> **Exercise task 1**
List each method the patent excerpt below names for passing or sending information between modules.

> **Document**
==============================
In at least some embodiments, the method 1100 includes adjusting a depth-time conversion relationship for converting the well log data in the depth domain to the time domain based on the predicted second shift, as at 1142 (e.g., FIG. 10, 1008).


In at least some embodiments, the method 1100 also includes calculating reflectivity from the well log data, as at 1144 (e.g., FIG. 10, 1010). The method 1100 also includes applying a depth-time conversion relationship to the reflectivity for a depth-time conversion of the reflectivity, as at 1145 (e.g., FIG. 10, 1010). The method 1100 also includes convolving the depth-time conversion of the reflectivity with a wavelet to produce the respective synthetic seismogram, as at 1146 (e.g., FIG. 10, 1010). The method 1100 further includes modifying the depth-time conversion relationship based at least in part on known shifts to produce a modified depth-time conversion relationship, as at 1147 (e.g., FIG. 10, 1010). The method 1100 includes applying the modified depth-time conversion relationship to the reflectivity for a modified depth-time conversion of the reflectivity, as at 1148 (e.g., FIG. 10, 1010). The method 1100 includes convolving the modified depth-time conversion of the reflectivity with the wavelet to produce the corresponding shifted synthetic seismogram, as at 1149 (e.g., FIG. 10, 1010). The method 1100 further includes adding noise to the convolved modified depth-time conversion of the reflectivity to produce the corresponding shifted synthetic seismogram, as at 1150 (e.g., FIG. 10, 1010).


The method 1100 includes generating a seismic image based on the second seismic well tie, the second seismogram, and the second shift, as at 1152.


The method 1100 may also include predicting a third shift using the machine learning model based at least in part on a third synthetic seismogram and a third seismogram, as at 1160 (e.g., FIG. 9, 904). The method 1100 may also include comparing the third shift with validating shift data to determine an accuracy of the predicted third shifts, as at 1162 (e.g., FIG. 9, 910). The method 1100 may further include validating the trained machine learning model in response to the accuracy of the predicted third shifts being above a threshold, as at 1164 (e.g., FIG. 9, 916).


In at least some embodiments, the method 1100 includes applying a second real seismogram to a second trained machine learning model to predict the wavelet, as at 1170 (e.g., FIG. 10, 1006).


In one or more embodiments, the functions described can be implemented in hardware, software, firmware, or any combination thereof. For a software implementation, the techniques described herein can be implemented with modules (e.g., procedures, functions, subprograms, programs, routines, subroutines, modules, software packages, classes, and so on) that perform the functions described herein. A module can be coupled to another module or a hardware circuit by passing and/or receiving information, data, arguments, parameters, or memory contents. Information, arguments, parameters, data, or the like can be passed, forwarded, or transmitted using any suitable means including memory sharing, message passing, token passing, network transmission, and the like. The software codes can be stored in memory units and executed by processors. The memory unit can be implemented within the processor or external to the processor, in which case it can be communicatively coupled to the processor via various means as is known in the art.
==============================
> **Exercise task 2**
Find every line in the rows below that contains the word "either" and copy each of those lines.
==============================
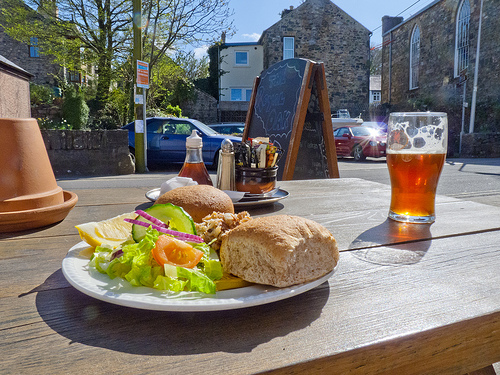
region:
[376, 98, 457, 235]
The glass is two thirds full.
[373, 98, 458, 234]
The glass is clear.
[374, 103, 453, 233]
The glass is in use.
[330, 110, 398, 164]
The car is red.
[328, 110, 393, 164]
The sun is glaring off of the car.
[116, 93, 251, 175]
The car is blue.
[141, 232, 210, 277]
The tomatoe wedge is yellow.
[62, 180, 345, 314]
Chopped lettuce in on the plate.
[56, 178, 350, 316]
A lemon wedge is on the plate.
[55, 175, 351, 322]
Two rolls are on the plate.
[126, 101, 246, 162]
the car is blue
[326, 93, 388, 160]
the car is red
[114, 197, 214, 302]
salad on the plate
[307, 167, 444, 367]
a wooden tan table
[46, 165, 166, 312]
a wooden tan table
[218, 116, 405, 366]
a wooden tan table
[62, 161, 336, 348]
food on the plate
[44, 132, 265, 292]
food on the plate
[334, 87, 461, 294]
beer in a glass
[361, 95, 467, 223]
glass on the table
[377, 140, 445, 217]
liquid in a glass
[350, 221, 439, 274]
shadow on the table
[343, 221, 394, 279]
line on the table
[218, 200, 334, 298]
bread on the plate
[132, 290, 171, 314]
white plate under food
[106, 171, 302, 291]
food on a plate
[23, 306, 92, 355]
shadow of the plate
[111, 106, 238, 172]
car in the background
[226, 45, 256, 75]
window on a building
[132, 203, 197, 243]
A green slice of cucumber.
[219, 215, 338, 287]
A light brown bread roll.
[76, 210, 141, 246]
A wedge of yellow lemon.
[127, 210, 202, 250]
Thin slices of purple onion.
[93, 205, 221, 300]
A salad.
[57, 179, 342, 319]
A plate of food.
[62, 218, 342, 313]
A round white plate.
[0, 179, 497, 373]
A brown wooden table.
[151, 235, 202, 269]
A red tomato slice.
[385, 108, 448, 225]
A tall glass cup.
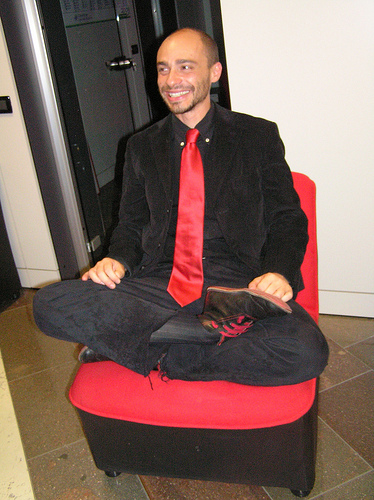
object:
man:
[32, 27, 329, 387]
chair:
[67, 170, 319, 498]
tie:
[166, 130, 205, 307]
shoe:
[196, 286, 292, 346]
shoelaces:
[211, 315, 253, 338]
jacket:
[103, 100, 309, 302]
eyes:
[180, 64, 194, 72]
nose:
[165, 68, 181, 88]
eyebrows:
[175, 58, 198, 65]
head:
[156, 27, 222, 115]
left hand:
[248, 272, 294, 303]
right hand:
[81, 257, 126, 290]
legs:
[33, 277, 196, 376]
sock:
[149, 313, 220, 346]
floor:
[1, 287, 372, 498]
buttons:
[180, 141, 184, 146]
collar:
[171, 98, 216, 146]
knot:
[182, 127, 198, 145]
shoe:
[78, 344, 160, 370]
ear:
[210, 62, 223, 83]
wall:
[0, 0, 372, 319]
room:
[1, 0, 372, 498]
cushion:
[68, 170, 317, 431]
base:
[72, 361, 321, 496]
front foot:
[291, 490, 310, 498]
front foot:
[106, 470, 121, 477]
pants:
[31, 272, 330, 386]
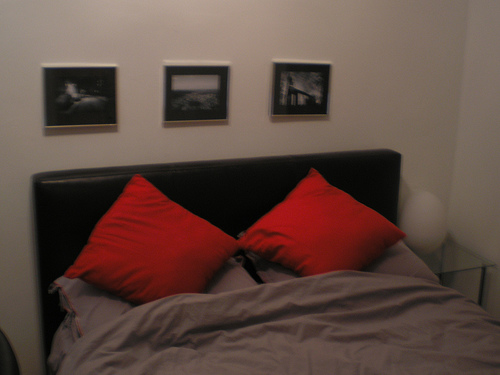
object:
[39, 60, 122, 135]
frame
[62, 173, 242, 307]
pillow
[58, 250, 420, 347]
sheet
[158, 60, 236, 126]
picture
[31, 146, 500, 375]
bed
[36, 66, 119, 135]
photo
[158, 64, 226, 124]
black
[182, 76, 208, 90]
white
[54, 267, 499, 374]
comforter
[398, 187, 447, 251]
light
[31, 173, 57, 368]
post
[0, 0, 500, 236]
wall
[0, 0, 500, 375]
bathroom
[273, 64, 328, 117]
photograph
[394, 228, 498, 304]
table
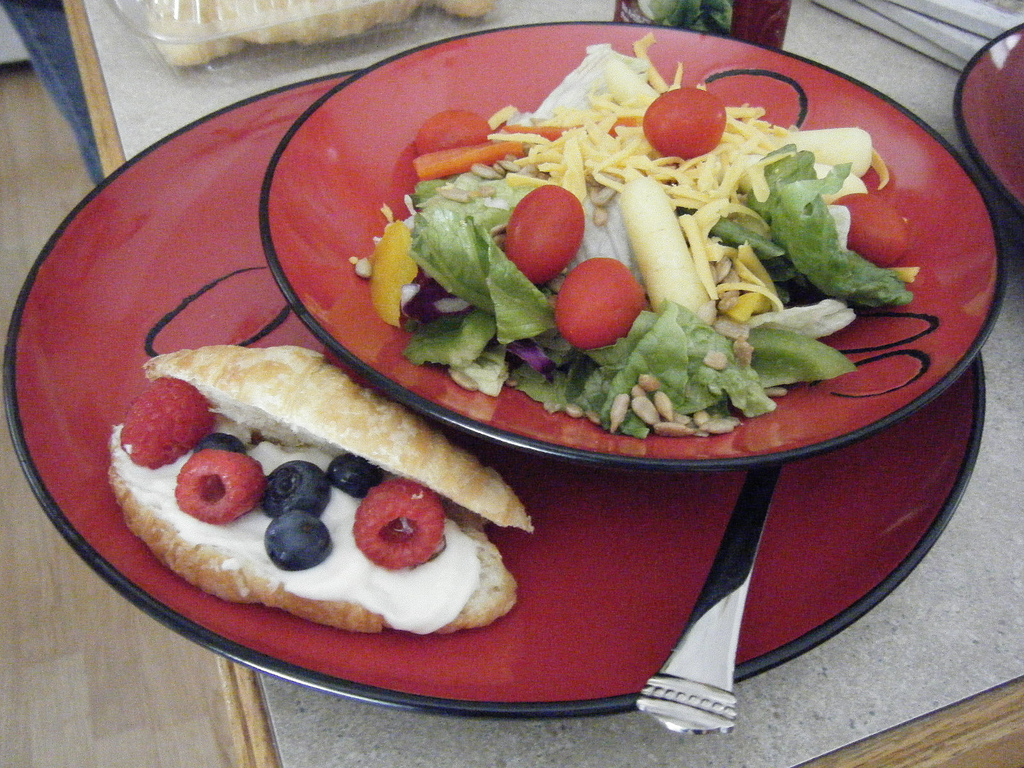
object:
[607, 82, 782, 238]
cheese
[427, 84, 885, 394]
salads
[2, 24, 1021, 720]
plate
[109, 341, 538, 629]
croissant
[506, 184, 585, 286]
tomato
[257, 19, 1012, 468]
plate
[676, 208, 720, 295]
cheese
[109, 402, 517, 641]
cream cheese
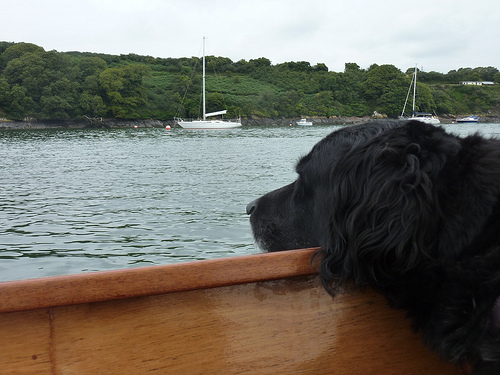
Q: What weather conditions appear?
A: It is cloudy.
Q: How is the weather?
A: It is cloudy.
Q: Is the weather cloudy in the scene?
A: Yes, it is cloudy.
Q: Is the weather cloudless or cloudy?
A: It is cloudy.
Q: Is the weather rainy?
A: No, it is cloudy.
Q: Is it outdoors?
A: Yes, it is outdoors.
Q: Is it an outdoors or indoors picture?
A: It is outdoors.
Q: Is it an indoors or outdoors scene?
A: It is outdoors.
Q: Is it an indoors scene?
A: No, it is outdoors.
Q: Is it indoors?
A: No, it is outdoors.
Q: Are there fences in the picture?
A: No, there are no fences.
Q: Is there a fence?
A: No, there are no fences.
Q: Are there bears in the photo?
A: No, there are no bears.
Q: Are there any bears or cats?
A: No, there are no bears or cats.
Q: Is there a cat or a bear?
A: No, there are no bears or cats.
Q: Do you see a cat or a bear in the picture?
A: No, there are no bears or cats.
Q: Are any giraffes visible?
A: No, there are no giraffes.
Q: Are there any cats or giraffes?
A: No, there are no giraffes or cats.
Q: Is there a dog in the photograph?
A: Yes, there is a dog.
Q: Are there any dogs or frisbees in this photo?
A: Yes, there is a dog.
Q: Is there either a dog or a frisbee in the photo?
A: Yes, there is a dog.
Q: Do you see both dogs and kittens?
A: No, there is a dog but no kittens.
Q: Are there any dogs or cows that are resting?
A: Yes, the dog is resting.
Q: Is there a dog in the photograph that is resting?
A: Yes, there is a dog that is resting.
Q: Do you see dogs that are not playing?
A: Yes, there is a dog that is resting .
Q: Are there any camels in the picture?
A: No, there are no camels.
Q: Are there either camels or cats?
A: No, there are no camels or cats.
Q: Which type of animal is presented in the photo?
A: The animal is a dog.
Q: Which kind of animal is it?
A: The animal is a dog.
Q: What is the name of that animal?
A: This is a dog.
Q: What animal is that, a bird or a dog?
A: This is a dog.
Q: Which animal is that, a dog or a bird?
A: This is a dog.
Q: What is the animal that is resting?
A: The animal is a dog.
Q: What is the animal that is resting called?
A: The animal is a dog.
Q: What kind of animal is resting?
A: The animal is a dog.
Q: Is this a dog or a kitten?
A: This is a dog.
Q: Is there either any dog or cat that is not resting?
A: No, there is a dog but it is resting.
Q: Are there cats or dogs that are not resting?
A: No, there is a dog but it is resting.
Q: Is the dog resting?
A: Yes, the dog is resting.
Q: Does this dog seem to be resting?
A: Yes, the dog is resting.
==============================
> **Worked answer 1**
memory sharing, message passing, token passing, network transmission

> **Worked answer 2**
Q: Is there either a dog or a frisbee in the photo?
Q: Are there either camels or cats?
Q: Is there either any dog or cat that is not resting?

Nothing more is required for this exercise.